── PAGE TEXT ──

Brian May's coin guitar pick
Brian May’s coin guitar pick: a British six-pence.

Some of the world’s best guitarists make an unorthodox choice: they prefer to use a humble coin to strike the strings rather than a traditional guitar pick. While it makes an undeniable contribution to their unique tone, not any coin will work. In fact, the extreme thickness and inflexibility of coins might make the guitar unplayable.

Queen guitarist Brian May is the most famous proponent of the coin as guitar pick. But take a closer look and you’ll find his choice of coin is very specific: an old English six pence that has a higher degree to silver than modern coins.

“I found I liked the harder picks because I could feel more of the action in my fingers,” May said in an interview with Premier Guitar in 2021. “And so one day I suppose I just tried this because I thought, well, this [a coin] will give me absolutely everything that happens at the string, I will feel in the fingers… this has given me zero flexibility but in fact I get all the flexibility I need from here [the coin edge moving up and down in the fingers].”

May’s loose coin grip even allows him to feel the serrations on the edge of the coin as they strike the strings. Changing the angle creates a unique “splutter” which, in combination with the heel of the hand, makes the guitar sound similar to the human voice, according to May. The high silver content in an old English six pence also makes it softer than today’s coins.

───
── RECORDED INFORMATION ──

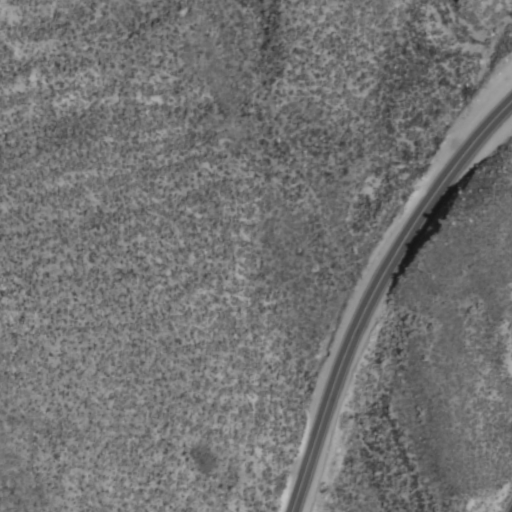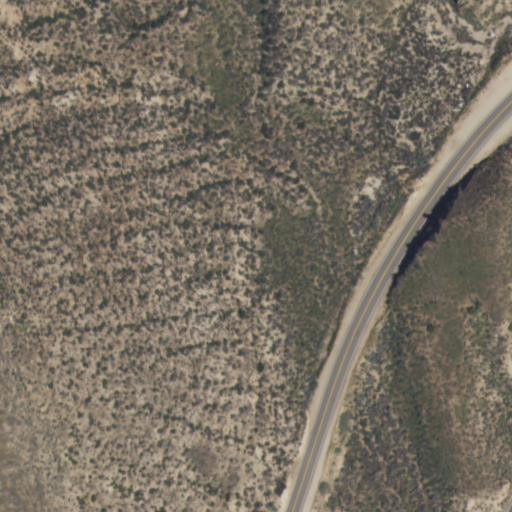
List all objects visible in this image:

───

• _WORK TO DO_:
- 1) According to the text on Brian May's coin pick, which coin does May use to strike the strings?
- 2) List every name of a person or organization mentioned in the text on Brian May's coin pick.

• _SOLUTIONS_:
- 1) An old English six pence.

- 2) Brian May, Queen, Premier Guitar